The white suspects are being held in an isolation wing of the same jail: a four-storey fortified facility that sits next to a swampy river bend on the outskirts of Charleston, surrounded by razor wire and patrolled by police dogs.
The prisoner in cell 1140B at Charleston County detention center is Michael Slager, 33, the North Charleston police officer who was charged with murder 10 weeks ago, after video footage surfaced showing him shooting a black man, Walter Scott, in the back as he fled, unarmed.
On Thursday, Slager was joined in the Administrative Segregation Unit by Dylann Roof, less than 48 hours after the 21-year-old allegedly walked into a historically black church in the city, prayed with worshipers and then opened fire. He reloaded up to five times. By the end of his shooting spree nine congregants, all of them black, were dead. Their ages ranged from 26 to 87.
At the jail on Friday, after an emotionally charged bond hearing at which family victims stood up to express their grief but offer forgiveness, Mitch Lucas, the jail’s administrator, was frank in explaining why two of his newest and most notorious inmates were held in such close proximity.
“It’s so they don’t get killed before we get them to court,” he told reporters.
While Slager and Roof stand accused of very different crimes, both are charged with gunning down black victims in shootings that intensified a national debate about race in America.
The geographical proximity of the two tragedies, if nothing else, invites comparisons. The Emanuel African Methodist Episcopal church, where Roof killed his victims after reportedly telling friends he wanted to spark “a race war”, is less than 12 miles from the unremarkable grassy knoll where Slager was filmed shooting Scott five times in the back.

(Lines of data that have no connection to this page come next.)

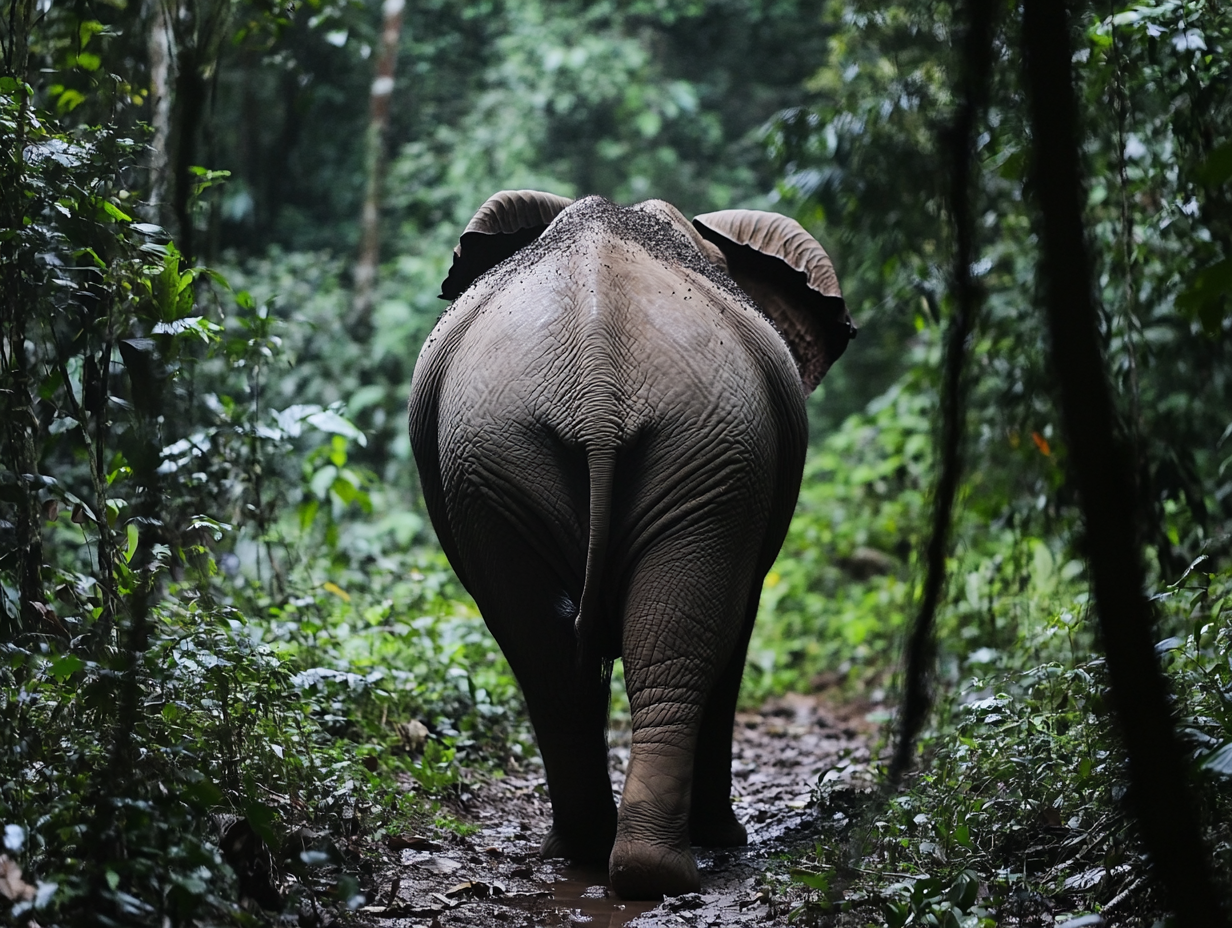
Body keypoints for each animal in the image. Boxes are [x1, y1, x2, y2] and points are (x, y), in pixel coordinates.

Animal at [408, 191, 855, 899]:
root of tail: (595, 383)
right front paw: (724, 837)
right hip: (670, 451)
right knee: (650, 641)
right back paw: (651, 866)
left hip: (518, 455)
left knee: (550, 651)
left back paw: (603, 857)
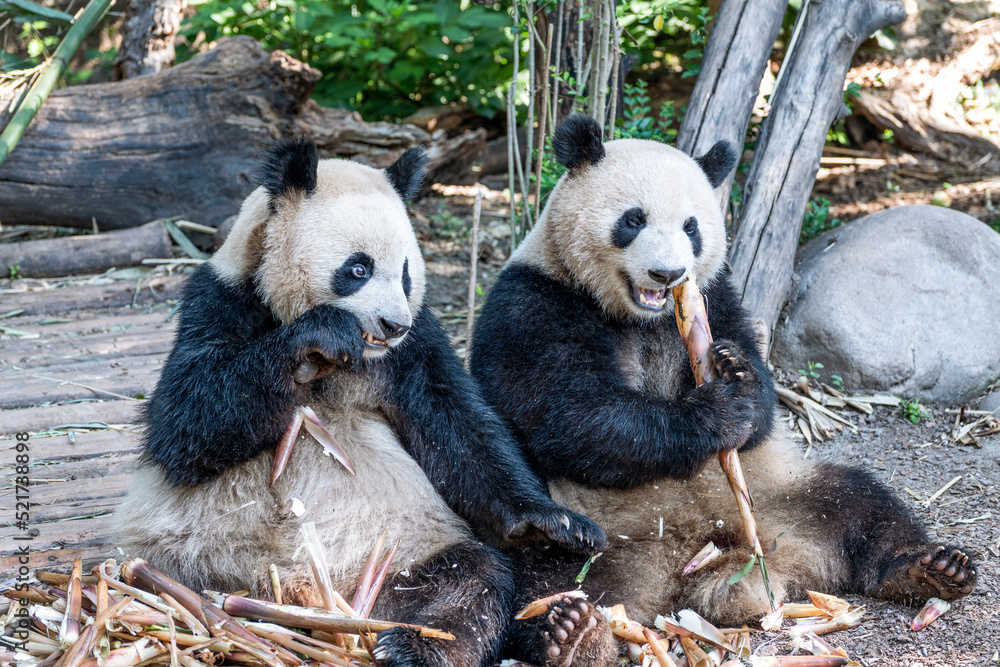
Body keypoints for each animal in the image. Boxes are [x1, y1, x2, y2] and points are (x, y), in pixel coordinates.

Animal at [113, 137, 604, 667]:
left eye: (406, 274)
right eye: (358, 268)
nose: (392, 325)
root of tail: (314, 595)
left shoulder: (415, 345)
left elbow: (461, 431)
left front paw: (556, 523)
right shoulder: (222, 299)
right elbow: (184, 423)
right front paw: (319, 337)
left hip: (402, 550)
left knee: (472, 581)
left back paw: (445, 643)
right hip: (193, 552)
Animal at [468, 116, 976, 667]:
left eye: (691, 227)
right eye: (633, 220)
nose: (667, 273)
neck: (642, 317)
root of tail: (690, 561)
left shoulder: (715, 294)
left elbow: (761, 395)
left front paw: (738, 375)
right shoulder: (534, 302)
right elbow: (568, 413)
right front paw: (714, 414)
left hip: (786, 494)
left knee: (863, 503)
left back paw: (934, 568)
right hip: (585, 528)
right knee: (543, 578)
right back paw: (575, 634)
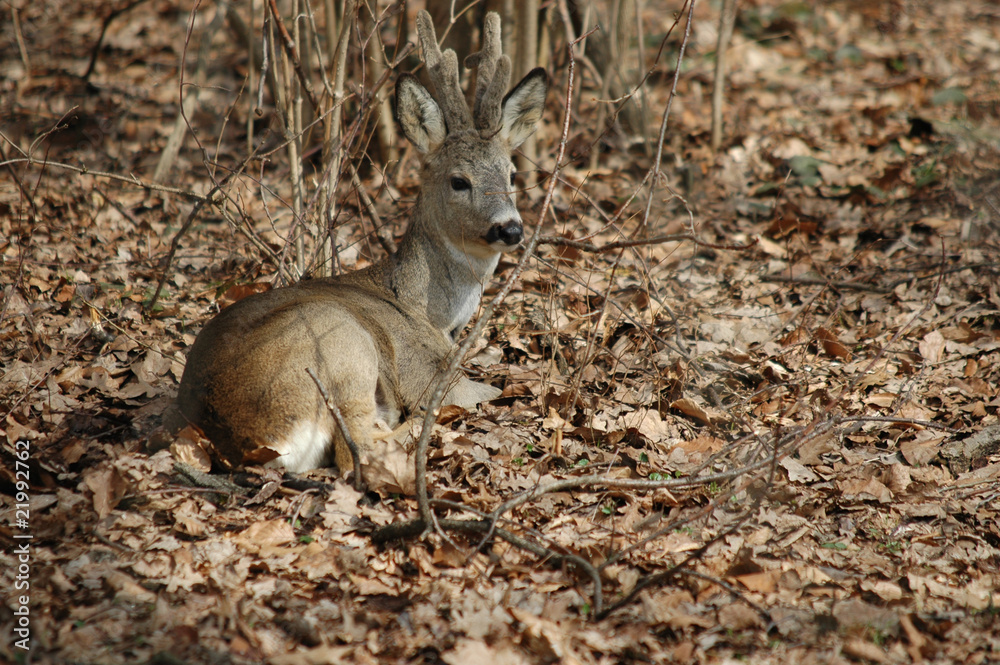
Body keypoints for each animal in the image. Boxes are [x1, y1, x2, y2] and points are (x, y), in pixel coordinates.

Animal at [168, 10, 548, 477]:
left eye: (512, 174)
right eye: (459, 181)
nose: (509, 229)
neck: (434, 312)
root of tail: (245, 441)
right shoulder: (427, 373)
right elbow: (482, 394)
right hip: (341, 341)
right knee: (358, 449)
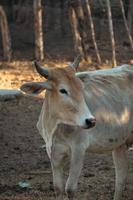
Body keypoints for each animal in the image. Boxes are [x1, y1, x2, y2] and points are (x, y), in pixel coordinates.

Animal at [20, 56, 133, 200]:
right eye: (63, 90)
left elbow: (70, 189)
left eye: (81, 88)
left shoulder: (79, 148)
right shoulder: (53, 152)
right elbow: (58, 188)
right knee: (121, 176)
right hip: (120, 144)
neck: (55, 127)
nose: (91, 120)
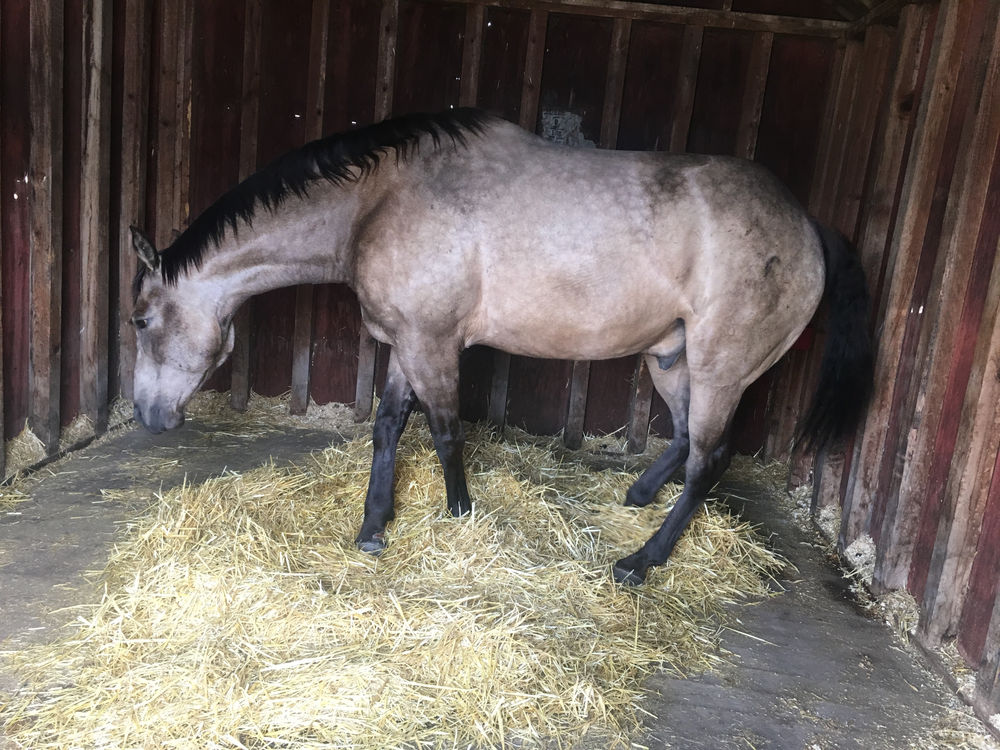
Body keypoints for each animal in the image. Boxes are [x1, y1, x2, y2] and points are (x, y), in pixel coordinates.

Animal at [129, 108, 873, 585]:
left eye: (139, 319)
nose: (145, 416)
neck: (379, 202)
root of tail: (807, 225)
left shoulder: (433, 343)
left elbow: (445, 430)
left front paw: (459, 513)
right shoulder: (405, 341)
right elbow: (389, 426)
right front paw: (374, 526)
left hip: (721, 370)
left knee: (709, 461)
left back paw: (641, 562)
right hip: (671, 358)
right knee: (688, 439)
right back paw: (637, 496)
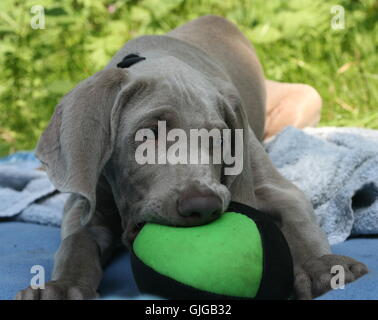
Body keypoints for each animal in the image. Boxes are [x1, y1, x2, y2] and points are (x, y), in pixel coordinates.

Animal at [16, 14, 368, 300]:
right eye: (148, 134)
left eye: (219, 139)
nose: (202, 205)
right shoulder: (86, 201)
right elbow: (76, 243)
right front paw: (61, 287)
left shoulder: (277, 188)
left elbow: (299, 221)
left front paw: (321, 267)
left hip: (307, 97)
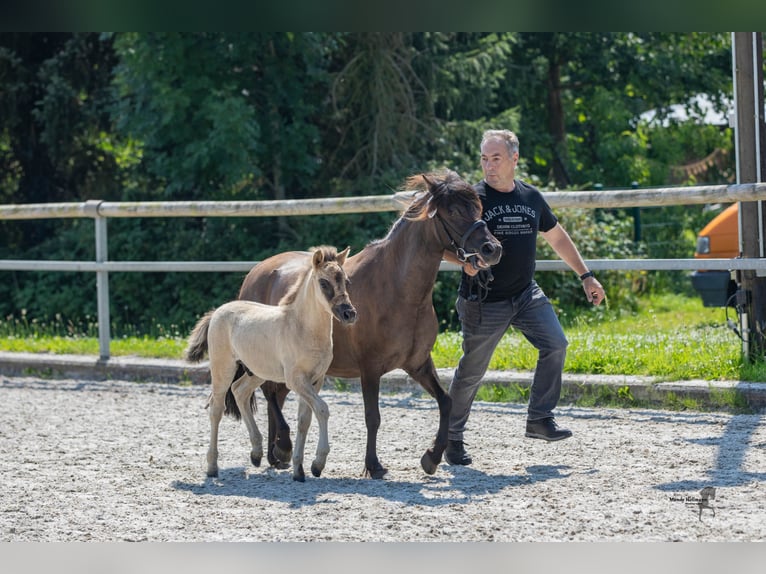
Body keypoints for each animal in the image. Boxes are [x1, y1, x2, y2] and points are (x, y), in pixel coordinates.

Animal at [186, 246, 356, 482]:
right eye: (324, 283)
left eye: (346, 281)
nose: (349, 313)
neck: (302, 328)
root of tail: (218, 312)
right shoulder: (296, 380)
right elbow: (322, 409)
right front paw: (317, 464)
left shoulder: (316, 380)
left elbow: (304, 420)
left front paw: (299, 470)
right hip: (223, 369)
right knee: (217, 408)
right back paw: (212, 467)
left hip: (257, 371)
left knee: (239, 391)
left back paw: (256, 453)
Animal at [238, 171, 504, 482]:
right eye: (453, 211)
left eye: (478, 208)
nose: (493, 249)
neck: (397, 288)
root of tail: (257, 272)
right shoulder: (370, 368)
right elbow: (372, 417)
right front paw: (373, 465)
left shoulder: (418, 364)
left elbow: (446, 401)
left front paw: (431, 457)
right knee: (270, 394)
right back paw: (281, 446)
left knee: (276, 396)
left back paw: (276, 455)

Technically, they were in separate cities – North Charleston, where Scott was killed, is its own jurisdiction. But it was the same, sprawling conurbation.
“The community has still not healed from what happened to Walter Scott,” said Tamika Myers, who works for a group that comforts victims of gun violence. “This is devastating.”
But Myers said she was uncomfortable about linking the two tragedies.
“There is a big racial issue here, and people need to open their eyes to that,” she said. “But these were two different deaths.”